[Gluster-devel] Mechanisms for automatic management of Gluster

Wed Feb 12 17:24:08 UTC 2014

> This is along the lines of "tools for sysadmins". I plan on using
> these algorithms for puppet-gluster, but will try to maintain them
> separately as a standalone tool.
> 
> The problem: Given a set of bricks and servers, if they have a logical
> naming convention, can an algorithm decide the ideal order. This could
> allow parameters such as replica count, and
> chained=true/false/offset#.
> 
> The second problem: Given a set of bricks in a volume, if someone adds
> X bricks and removes Y bricks, is this valid, and what is the valid
> sequence of add/remove brick commands.
> 
> I've written some code with test cases to try and figure this all out.
> I've left out a lot of corner cases, but the boilerplate is there to
> make it happen. Hopefully it's self explanatory. (gluster.py) Read and
> run it.
> 
> Once this all works, the puppet-gluster use case is magic. It will be
> able to take care of these operations for you (if you want).
> 
> For non puppet users, this will give admins the confidence to know
> what commands they should _probably_ run in what order. I say probably
> because we assume that if there's an error, they'll stop and inspect
> first.
> 
> I haven't yet tried to implement the chained cases, or anything
> involving striping. There are also some corner cases with some of the
> current code. Once you add chaining and striping, etc, I realized it
> was time to step back and ask for help :)
> 
> I hope this all makes sense. Comments, code, test cases are appreciated!

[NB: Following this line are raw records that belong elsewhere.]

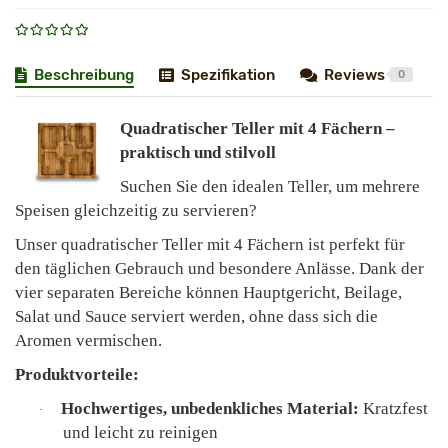
Beschreibung
Spezifikation
Reviews
0
Quadratischer Teller mit 4 Fächern –
praktisch und stilvoll
Suchen Sie den idealen Teller, um mehrere
Speisen gleichzeitig zu servieren?
Unser quadratischer Teller mit 4 Fächern ist perfekt für
den täglichen Gebrauch und besondere Anlässe. Dank der
vier separaten Bereiche können Hauptgericht, Beilage,
Salat und Sauce serviert werden, ohne dass sich die
Aromen vermischen.
Produktvorteile:
Hochwertiges, unbedenkliches Material:
Kratzfest
·
und leicht zu reinigen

It's a good start.  For the chained case, you'd probably want to start
with something like this:

        # Convert the input into a "list of lists" like this:
        #   [
        #      [ 'host1', [ 'path1', 'path2', ... ],
        #      [ 'host2', [ 'path1', 'path2', ... ],
        #      ...
        #   ]
        out_list = []
        while in_list:
                first_host = in_list.pop()
                first_path = first_host[1].pop()
                # If there are any bricks left on this host, move the host to
                # the end so the next iteration will start with the next host.
                # Otherwise, we've used all bricks from this host so discard.
                if first_host[1]:
                        in_list.append(first_host)
                second_host = in_list[0]
                second_host = second_host[1].pop()
                # Have we exhausted this host as well?
                if not second_host[1]:
                        del in_list[0]
                out_list.append({'host':first_host[0],'path',first_path})
                out_list.append({'host':second_host[0],'path',second_path})
        return out_list

(I haven't actually run this.  It's merely illustrative of the algorithm.)

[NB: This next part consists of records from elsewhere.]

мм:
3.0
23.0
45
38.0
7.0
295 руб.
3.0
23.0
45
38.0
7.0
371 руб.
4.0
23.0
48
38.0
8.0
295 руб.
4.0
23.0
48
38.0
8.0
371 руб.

Can you spot the bug?  If one host has more bricks than the others, it might
run out of bricks on other hosts to pair with, so it'll end up pairing with
itself.  For example, consider the following input:

        H1P1, H1P2, H1P3, H1P4, H2P1, H2P2, H3P1, H3P2

This algorithm would yield the following replica pairs.

        H1P1 + H2P1
        H2P2 + H3P1
        H3P2 + H1P2
        H1P3 + H1P4 (oops)

Instead, we need to find this:

        H1P1 + H2P1
        H2P2 + H1P2
        H1P3 + H3P1
        H3P2 + H1P4

I would actually not try to deal with this in the loop above.  Why not?
Because that loop's already going to get a bit hairy when it's enhanced to
handle replica counts greater than two.  Instead, I would deal with the
imbalance cases *up front* - check the number of bricks for each host, then
equalize them e.g. by splitting a host with many bricks into two virtual hosts
separated by enough others that they'll never pair with one another.

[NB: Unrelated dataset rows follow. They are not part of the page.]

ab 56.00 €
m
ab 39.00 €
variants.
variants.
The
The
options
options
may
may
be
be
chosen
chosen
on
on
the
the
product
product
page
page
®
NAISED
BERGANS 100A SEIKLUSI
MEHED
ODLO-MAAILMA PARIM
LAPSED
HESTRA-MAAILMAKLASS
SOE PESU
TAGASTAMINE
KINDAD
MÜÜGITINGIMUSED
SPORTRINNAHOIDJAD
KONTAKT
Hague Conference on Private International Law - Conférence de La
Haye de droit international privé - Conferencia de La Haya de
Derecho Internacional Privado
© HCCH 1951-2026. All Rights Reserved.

Alternatively, one could do a recursive implementation, roughly like this:

        if less than rep_factor hosts left, fail
        pick rep_factor bricks from different hosts
        loop:
                pass remainder to recursive call
                if result is valid, combine and return
                pick a *different* rep_factor bricks from different hosts

That will generate *some* valid order if any exists, but it will tend toward
sub-optimal orders where e.g. all of X's bricks are paired with all of Y's
instead of being spread around.  There might be some sort of "optimization"
pass we could do that would swap replica-set members to address this, but I'm
sure you can see it's already becoming a hard problem.  I'd have to code up
full versions of both algorithms and run them on many different inputs to say
with any confidence which is better.